Fusée N1, de mauvais augure

Le 21 février 1969, à 9:18 GMT, les soviétiques lancent pour la première fois leur gigantesque fusée N1.

Mais très vite un incendie se déclare, le « cerveau » de la fusée détecte l’anomalie et commande l’arrêt de tous les moteurs.

68,7 secondes après la mise à feu la fusée se désintègre.

Les augures étaient mauvais dès le départ, en effet, lors du baptême de la fusée, la bouteille de champagne s’est brisée sur le véhicule de transport et non sur la fusée.

L’échec de ce lancement, annihile tous les espoirs soviétiques de battre les américains dans la course à la Lune.

Youri Gagarine, l’âpre sélection du premier cosmonaute

Au printemps 1959, l’Union Soviétique commence le recrutement de ses premiers cosmonautes.

Quelques trois mille candidatures seront enregistrées. A la fin de la première sélection, il n’en reste que 200, à l’issue de la seconde, plus que 20.

Pour le premier vol, on en retient 6, puis il n’en reste plus que 2 : Guerman Titov et Youri Gagarine.

Il semblerait que lors des tests, Titov était meilleur que Gagarine.

Mais alors pourquoi Gagarine ?

 – Nikita Khroutchev, le dirigeant de l’Union Soviétique, à qui revenait la décision finale, préférait voir dans l’espace, un fils de paysan plutôt qu’un fils d’instituteur… Idéologie communiste oblige !

– La veille du vol, les médecins donnèrent aux deux cosmonautes des médicaments devant provoquer des céphalées. Le lendemain, Titov affirma aux médecins que la nuit avait été parfaite et qu’il était en pleine forme.
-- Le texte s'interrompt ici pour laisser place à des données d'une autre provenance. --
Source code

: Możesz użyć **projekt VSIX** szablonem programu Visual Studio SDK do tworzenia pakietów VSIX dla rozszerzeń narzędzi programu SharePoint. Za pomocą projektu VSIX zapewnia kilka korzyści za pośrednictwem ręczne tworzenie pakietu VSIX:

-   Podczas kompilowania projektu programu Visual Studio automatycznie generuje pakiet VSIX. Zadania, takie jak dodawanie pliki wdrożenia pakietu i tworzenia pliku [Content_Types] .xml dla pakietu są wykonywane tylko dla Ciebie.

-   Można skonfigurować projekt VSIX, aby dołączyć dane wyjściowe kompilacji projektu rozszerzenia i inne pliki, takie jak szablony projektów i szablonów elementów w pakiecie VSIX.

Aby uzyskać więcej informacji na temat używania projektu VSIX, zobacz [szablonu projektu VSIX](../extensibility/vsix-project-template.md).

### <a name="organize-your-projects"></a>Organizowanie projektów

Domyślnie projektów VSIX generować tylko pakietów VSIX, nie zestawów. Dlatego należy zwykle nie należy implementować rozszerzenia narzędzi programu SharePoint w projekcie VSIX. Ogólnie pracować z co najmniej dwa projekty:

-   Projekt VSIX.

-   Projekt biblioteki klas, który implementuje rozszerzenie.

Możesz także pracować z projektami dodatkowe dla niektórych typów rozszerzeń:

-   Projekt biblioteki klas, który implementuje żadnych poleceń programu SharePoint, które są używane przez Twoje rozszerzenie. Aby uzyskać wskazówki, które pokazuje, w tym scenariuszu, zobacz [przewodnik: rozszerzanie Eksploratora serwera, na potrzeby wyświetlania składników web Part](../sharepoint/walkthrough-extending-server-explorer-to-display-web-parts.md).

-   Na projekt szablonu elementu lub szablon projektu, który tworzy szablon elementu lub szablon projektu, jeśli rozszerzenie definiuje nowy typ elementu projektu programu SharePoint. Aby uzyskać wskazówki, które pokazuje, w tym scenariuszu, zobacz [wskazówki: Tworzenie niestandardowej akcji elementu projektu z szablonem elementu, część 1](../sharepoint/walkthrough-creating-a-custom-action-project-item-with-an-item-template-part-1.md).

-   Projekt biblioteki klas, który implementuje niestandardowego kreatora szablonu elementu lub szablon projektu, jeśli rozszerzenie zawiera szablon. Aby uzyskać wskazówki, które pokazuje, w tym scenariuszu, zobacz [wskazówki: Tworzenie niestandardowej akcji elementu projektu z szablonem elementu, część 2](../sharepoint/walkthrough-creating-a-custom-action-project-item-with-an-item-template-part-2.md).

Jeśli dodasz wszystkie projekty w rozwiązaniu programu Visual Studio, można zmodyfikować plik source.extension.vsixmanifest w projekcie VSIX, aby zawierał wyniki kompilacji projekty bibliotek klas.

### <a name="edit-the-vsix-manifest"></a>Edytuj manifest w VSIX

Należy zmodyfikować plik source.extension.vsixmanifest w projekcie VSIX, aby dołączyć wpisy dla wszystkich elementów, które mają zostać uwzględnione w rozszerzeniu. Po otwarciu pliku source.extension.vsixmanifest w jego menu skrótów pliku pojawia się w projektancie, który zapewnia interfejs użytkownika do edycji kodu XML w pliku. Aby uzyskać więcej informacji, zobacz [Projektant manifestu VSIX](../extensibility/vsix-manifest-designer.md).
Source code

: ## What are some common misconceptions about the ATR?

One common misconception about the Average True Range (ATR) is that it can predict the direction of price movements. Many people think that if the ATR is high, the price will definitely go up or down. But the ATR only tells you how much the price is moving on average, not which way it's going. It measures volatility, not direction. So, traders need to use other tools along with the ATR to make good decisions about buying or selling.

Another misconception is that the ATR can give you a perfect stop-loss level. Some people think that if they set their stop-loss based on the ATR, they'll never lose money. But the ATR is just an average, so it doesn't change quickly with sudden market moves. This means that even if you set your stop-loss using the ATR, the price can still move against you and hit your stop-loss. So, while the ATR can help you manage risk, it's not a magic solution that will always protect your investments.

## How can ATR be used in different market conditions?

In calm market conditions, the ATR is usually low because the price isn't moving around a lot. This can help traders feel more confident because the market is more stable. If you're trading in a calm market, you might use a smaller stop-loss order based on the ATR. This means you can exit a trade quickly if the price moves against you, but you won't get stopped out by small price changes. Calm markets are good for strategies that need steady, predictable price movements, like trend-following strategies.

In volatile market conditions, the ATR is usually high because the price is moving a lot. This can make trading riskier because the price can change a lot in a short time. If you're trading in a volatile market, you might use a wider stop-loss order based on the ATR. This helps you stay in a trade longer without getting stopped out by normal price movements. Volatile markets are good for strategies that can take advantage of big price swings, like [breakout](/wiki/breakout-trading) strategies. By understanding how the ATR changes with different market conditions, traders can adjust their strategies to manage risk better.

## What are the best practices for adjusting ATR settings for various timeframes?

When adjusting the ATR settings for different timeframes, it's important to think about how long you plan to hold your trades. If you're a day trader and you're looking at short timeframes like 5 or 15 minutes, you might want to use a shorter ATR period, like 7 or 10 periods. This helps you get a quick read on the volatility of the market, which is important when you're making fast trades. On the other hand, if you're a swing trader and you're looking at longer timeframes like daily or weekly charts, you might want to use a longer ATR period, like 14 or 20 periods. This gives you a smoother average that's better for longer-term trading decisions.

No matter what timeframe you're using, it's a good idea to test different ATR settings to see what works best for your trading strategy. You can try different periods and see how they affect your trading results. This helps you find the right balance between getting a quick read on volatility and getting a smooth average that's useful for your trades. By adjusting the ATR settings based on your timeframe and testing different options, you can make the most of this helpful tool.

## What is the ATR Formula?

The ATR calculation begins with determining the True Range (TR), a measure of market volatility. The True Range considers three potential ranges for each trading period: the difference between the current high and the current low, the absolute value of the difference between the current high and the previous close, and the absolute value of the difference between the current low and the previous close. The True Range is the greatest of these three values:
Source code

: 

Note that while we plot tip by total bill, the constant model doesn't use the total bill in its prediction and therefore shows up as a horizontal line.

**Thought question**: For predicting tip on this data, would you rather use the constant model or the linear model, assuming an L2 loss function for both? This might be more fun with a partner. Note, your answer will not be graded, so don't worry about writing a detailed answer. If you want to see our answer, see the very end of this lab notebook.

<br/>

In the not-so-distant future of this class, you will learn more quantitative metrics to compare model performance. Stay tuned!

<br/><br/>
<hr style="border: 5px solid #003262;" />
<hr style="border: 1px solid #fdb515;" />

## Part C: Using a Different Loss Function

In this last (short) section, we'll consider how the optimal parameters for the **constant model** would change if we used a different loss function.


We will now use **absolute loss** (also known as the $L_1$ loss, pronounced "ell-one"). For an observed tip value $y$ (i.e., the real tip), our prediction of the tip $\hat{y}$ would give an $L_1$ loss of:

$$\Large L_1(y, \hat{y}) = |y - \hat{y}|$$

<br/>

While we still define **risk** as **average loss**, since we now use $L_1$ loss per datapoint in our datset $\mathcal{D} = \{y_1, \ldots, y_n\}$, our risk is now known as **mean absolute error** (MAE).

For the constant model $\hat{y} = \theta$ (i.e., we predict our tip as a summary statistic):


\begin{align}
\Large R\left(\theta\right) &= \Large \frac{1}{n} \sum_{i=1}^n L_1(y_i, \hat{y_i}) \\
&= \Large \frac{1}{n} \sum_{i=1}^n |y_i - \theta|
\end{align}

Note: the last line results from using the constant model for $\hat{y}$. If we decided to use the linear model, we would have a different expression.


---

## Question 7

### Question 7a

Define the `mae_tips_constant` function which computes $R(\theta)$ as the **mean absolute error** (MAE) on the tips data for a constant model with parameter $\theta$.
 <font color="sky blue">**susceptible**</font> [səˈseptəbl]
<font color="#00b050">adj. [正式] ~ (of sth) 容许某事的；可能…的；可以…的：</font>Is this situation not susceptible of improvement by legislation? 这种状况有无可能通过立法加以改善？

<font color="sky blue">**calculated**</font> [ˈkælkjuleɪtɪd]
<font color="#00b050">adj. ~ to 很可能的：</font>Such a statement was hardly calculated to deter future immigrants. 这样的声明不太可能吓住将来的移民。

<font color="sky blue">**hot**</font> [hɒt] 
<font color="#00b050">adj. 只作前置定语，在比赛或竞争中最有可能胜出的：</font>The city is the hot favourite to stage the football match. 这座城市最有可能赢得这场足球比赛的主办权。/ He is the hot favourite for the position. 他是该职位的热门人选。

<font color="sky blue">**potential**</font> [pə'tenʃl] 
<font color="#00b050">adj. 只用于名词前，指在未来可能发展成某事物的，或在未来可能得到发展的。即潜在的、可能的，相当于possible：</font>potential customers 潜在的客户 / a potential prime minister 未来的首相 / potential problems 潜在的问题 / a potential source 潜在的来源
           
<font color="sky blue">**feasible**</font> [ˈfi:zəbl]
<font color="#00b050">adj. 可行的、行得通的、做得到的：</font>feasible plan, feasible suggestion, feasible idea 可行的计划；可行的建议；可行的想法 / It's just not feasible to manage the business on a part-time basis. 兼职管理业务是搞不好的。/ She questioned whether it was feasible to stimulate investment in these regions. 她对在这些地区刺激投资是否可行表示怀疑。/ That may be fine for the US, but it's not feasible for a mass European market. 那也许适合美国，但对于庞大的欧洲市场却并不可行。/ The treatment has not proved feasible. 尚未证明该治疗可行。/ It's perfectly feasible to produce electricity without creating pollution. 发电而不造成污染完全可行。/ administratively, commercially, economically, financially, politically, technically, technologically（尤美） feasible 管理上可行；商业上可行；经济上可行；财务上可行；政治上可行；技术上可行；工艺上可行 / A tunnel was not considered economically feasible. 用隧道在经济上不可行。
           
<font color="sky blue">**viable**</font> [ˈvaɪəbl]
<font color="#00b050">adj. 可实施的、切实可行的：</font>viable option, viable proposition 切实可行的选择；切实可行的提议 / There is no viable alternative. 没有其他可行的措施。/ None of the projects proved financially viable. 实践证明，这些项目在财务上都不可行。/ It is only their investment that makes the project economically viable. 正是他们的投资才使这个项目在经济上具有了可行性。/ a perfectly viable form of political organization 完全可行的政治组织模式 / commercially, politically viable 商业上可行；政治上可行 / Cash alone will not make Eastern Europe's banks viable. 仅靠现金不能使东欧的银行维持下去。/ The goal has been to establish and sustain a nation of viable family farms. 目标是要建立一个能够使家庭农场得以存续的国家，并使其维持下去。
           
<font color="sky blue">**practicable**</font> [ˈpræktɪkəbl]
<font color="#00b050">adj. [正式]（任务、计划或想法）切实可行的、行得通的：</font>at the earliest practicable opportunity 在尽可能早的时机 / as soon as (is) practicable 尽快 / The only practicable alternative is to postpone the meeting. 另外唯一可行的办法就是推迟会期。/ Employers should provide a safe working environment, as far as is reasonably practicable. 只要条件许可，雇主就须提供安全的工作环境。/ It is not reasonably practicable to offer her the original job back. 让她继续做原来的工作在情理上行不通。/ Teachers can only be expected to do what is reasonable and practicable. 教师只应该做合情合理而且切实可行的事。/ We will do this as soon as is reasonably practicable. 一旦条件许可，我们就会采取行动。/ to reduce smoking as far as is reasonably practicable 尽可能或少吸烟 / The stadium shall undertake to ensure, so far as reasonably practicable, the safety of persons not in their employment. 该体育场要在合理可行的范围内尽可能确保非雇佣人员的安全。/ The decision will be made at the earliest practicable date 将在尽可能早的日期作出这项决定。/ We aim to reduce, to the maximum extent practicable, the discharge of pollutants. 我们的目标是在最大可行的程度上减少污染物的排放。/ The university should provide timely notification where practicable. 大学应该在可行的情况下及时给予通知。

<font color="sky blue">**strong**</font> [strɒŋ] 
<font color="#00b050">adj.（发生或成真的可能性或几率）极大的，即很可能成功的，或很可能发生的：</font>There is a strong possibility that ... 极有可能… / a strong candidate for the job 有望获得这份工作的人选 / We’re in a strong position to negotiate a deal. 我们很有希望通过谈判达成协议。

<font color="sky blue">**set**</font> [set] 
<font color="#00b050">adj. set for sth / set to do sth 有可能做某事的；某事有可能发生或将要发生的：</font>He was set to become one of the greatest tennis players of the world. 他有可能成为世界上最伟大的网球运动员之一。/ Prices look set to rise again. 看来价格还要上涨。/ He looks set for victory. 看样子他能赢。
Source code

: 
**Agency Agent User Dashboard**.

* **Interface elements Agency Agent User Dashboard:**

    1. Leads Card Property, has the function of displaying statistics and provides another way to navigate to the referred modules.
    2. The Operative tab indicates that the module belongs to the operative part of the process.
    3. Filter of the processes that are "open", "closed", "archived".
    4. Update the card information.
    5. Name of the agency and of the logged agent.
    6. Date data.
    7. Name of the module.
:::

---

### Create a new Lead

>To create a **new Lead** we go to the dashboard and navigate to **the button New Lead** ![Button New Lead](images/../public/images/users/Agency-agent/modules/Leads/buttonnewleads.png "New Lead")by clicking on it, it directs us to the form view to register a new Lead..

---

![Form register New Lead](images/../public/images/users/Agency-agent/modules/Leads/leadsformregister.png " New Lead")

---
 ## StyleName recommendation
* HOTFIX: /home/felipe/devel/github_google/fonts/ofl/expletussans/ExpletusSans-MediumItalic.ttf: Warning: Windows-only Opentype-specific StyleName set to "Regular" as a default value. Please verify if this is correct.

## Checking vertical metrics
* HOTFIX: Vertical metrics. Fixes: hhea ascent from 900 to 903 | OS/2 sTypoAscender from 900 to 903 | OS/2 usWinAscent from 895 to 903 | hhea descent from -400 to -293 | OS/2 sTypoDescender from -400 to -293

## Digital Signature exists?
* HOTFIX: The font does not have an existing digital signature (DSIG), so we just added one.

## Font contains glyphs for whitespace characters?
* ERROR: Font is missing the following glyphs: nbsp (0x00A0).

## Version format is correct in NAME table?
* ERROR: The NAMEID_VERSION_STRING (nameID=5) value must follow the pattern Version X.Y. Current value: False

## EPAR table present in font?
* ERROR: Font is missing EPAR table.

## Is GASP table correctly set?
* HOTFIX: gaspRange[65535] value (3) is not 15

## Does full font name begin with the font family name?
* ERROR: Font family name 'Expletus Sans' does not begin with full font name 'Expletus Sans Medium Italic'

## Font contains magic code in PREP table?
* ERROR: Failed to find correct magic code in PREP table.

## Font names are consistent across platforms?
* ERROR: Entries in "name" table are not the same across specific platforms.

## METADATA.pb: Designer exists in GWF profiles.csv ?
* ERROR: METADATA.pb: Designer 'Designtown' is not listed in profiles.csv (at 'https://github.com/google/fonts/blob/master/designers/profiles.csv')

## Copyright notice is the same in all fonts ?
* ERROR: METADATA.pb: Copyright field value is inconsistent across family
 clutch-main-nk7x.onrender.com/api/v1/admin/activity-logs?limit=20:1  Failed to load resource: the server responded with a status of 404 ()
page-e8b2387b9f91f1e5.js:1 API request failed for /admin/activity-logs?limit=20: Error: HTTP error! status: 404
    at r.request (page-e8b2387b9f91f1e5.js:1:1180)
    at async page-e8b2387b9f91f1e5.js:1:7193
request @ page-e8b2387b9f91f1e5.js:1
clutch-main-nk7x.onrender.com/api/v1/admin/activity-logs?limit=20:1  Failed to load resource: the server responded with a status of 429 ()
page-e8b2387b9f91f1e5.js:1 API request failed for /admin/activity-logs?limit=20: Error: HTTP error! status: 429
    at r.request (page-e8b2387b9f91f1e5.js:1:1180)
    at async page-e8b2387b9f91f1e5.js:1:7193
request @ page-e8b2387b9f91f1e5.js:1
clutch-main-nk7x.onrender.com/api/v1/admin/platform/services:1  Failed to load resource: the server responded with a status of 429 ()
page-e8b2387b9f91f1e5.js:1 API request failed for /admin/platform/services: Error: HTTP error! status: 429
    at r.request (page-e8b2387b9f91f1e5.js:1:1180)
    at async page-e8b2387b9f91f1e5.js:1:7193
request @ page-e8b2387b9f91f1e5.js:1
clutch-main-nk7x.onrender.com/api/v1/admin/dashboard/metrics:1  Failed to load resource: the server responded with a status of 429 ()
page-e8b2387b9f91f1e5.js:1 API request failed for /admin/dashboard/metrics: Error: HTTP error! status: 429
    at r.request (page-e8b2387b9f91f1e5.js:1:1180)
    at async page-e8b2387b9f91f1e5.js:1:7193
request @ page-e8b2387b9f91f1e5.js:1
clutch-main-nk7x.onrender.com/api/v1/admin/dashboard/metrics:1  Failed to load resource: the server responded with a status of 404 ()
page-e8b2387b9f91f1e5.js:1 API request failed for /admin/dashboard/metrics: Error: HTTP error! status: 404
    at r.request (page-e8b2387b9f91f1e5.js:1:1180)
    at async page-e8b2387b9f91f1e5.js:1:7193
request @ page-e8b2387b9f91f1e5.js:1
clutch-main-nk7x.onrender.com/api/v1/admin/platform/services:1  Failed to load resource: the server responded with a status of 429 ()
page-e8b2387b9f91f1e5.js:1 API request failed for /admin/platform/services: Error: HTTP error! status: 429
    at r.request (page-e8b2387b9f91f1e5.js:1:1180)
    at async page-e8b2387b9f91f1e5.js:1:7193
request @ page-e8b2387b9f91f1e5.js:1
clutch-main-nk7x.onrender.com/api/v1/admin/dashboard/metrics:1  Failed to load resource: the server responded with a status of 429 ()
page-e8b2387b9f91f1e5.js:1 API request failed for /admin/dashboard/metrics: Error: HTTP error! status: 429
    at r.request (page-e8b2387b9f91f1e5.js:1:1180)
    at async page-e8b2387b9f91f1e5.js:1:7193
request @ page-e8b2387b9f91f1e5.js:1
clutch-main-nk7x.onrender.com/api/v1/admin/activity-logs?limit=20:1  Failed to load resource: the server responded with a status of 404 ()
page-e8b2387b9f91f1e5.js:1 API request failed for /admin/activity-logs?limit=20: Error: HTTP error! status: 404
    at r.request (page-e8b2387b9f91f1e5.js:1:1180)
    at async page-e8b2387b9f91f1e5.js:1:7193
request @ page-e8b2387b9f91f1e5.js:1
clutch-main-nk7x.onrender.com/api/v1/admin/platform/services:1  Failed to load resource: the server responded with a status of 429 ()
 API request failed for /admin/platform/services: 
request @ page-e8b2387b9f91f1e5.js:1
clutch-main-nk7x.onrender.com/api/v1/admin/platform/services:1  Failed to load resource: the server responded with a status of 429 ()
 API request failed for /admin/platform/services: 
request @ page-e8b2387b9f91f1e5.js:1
Gagarine, quant à lui, joua la transparence et avoua avoir eu mal à la tête…

Le test avait parfaitement fonctionné, les responsables qui désiraient avoir un cosmonaute fiable pendant le vol, c’est à dire capable de leur faire part de tout éventuel incident, l’avaient trouvé.

Voskhod 2, on a « marché » dans l’espace

Nous sommes le 18 mars 1965, la mission Voskhod 2 est lancée à  7:00 GMT avec à bord les cosmonautes Pavel Belyayev et Alexei Leonov.

Au cours de la deuxième orbite, Alexei Leonov effectue la première sortie, « marche dans l’espace », de l’histoire de l’humanité. 

Il passera 10 minutes hors de la capsule. Mais on a frôlé la catastrophe lorsque Leonov, « prisonnier » d’un scaphandre rigidifié par la différence de pression, ne peut plus plier son corps pour passer dans le sas Volga, lui-même pneumatique.

Leonov a dû dépressuriser sa combinaison (Berkout – Aigle d’or) pour réintégrer le vaisseau.

Echaudés, il faudra attendre 1969 pour que les soviétiques effectuent une deuxième et troisième EVA (simultanées), et décembre 1977, pour une quatrième sortie dans l’espace.